16 Mart 2018 Cuma

Boraltan Faciası..!

   1945 yılının Ağustos ayı. İktidarda CHP var. Cumhurbaşkanı İsmet İnönü, Başbakan Şükrü Saraçoğlu.
   
   CHP'nin on yıllar boyunca üstünü örtmeye çalıştığı, unutturmaya çalıştığı bu olay, gerek Türk gerek Azeri tarihine acı bir hatıra olarak kazınmıştır. 

   1945 yılında 146 Azeri aydın, Stalin zulmünden kaçıyor. Aras Nehri üzerinden Boraltan Köprüsünü geçiyor ve Türkiye'ye sığınıyor.

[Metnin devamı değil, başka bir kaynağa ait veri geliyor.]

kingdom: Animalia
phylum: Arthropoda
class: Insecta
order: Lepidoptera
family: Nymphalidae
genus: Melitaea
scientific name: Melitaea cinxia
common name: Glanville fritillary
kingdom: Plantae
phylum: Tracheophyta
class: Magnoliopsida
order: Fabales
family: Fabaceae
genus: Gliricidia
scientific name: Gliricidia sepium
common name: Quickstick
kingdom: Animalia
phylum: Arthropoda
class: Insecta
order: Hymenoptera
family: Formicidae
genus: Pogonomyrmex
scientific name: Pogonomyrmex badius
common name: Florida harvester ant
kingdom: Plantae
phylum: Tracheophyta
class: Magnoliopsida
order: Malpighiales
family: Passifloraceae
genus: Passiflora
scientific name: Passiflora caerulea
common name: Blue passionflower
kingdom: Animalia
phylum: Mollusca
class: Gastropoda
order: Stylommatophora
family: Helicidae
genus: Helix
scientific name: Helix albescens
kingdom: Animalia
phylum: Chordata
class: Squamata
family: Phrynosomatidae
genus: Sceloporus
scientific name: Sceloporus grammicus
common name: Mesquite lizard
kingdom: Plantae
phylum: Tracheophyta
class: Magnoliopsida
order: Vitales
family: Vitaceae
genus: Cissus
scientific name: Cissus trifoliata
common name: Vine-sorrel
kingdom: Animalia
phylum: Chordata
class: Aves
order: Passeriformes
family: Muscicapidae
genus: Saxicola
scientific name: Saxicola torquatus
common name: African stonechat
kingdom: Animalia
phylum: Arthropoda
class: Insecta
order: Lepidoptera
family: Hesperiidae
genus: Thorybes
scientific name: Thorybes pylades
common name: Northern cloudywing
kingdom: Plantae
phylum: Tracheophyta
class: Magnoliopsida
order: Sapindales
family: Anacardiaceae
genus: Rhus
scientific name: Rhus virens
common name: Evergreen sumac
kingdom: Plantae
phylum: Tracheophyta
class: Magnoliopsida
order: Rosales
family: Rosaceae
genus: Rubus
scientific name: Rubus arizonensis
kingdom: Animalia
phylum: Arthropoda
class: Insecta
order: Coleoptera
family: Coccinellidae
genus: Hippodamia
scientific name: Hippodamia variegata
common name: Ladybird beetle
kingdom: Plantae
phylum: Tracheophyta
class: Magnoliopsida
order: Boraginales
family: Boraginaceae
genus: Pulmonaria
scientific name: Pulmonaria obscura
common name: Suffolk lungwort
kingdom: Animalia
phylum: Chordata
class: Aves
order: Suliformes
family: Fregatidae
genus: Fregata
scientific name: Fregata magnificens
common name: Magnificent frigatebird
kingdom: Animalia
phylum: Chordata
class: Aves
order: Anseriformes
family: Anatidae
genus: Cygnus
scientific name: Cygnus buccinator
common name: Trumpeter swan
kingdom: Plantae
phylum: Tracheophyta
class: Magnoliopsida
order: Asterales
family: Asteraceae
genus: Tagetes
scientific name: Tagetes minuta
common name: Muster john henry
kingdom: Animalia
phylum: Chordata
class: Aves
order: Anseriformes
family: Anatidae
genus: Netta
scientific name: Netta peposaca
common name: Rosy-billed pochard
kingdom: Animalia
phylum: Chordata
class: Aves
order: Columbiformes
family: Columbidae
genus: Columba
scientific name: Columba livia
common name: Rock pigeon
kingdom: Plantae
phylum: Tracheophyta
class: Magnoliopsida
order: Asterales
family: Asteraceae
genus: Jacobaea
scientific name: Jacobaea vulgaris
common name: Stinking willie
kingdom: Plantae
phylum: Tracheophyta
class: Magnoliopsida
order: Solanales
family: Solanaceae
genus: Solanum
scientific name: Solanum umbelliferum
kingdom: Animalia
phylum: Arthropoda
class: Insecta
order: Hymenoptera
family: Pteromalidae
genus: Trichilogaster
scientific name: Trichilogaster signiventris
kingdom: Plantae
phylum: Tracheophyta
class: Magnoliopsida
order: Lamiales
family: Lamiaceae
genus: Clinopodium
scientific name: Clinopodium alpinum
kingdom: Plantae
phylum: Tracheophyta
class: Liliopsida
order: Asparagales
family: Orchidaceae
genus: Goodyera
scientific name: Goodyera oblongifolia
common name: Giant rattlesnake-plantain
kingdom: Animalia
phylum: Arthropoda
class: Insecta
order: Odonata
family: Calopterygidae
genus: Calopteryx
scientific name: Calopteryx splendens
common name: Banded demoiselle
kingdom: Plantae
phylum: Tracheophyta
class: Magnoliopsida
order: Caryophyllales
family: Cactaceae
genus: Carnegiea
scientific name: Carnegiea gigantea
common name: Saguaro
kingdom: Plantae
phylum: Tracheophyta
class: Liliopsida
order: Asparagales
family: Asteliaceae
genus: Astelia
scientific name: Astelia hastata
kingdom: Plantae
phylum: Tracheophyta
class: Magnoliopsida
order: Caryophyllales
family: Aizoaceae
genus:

   Stalin, Türkiye'den bu Azerilerin derhal iade edilmesini istiyor. Dönemin CHP hükümeti, Aras Nehrinin kenarındaki karakola telgraf çekiyor ve ülkemize sığınan Azerilerin iade işleminin gerçekleştirilmesini istiyor. Karakol komutanı gözlerine inanamıyor. Emri defalarca teyit ettiriyor. Ancak Ankara'dan, CHP hükümetinden kesin ve net emir geliyor. Sovyet zulmünden kaçıp ülkemize sığınan Azerileri Sovyet zulmüne teslim et deniyor.

   Durumu anlayan Azeriler, Türk askerlerinin boynuna sarılıp yalvarıyor. ''Ne olur bizi teslim etmeyin, Bizi burada siz kurşuna dizin, kendi toprağımızda, kendi öz gardaşımızın, kendi bayrağımızın altında bizi öldürün'' diyorlar. Ancak CHP hükümetinden gelen emir net. Karakol komutanı çaresizce 146 Azeriyi Sovyetlere teslim ediyor. 

   Boraltan Köprüsünü geçen Azeriler, köprünün hemen karşısında Türk askerlerinin gözleri önünde, elleri bağlanmış olarak Sovyet askerleri tarafından  kurşuna diziliyor.

   Karakol komutanının bu olaydan sonra intihar ederek canına kıydığı söylenir. 

   Bu acı hadiseden geriye çok ama çok acı bir ağıdın dizeleri kalıyor:

Boraltan bir köprü, aşar geçer Aras’ı,

Yuğsan Aras suyuyla, çıkmaz yüzün karası.

Düşman bekler karşıda, önüne kattı beni,

Can alınan çarşıda, kardeşim sattı beni.

Dönüp seslendim geri, merhametsiz birine,

Beni siz vursaydınız, şu gavurun yerine.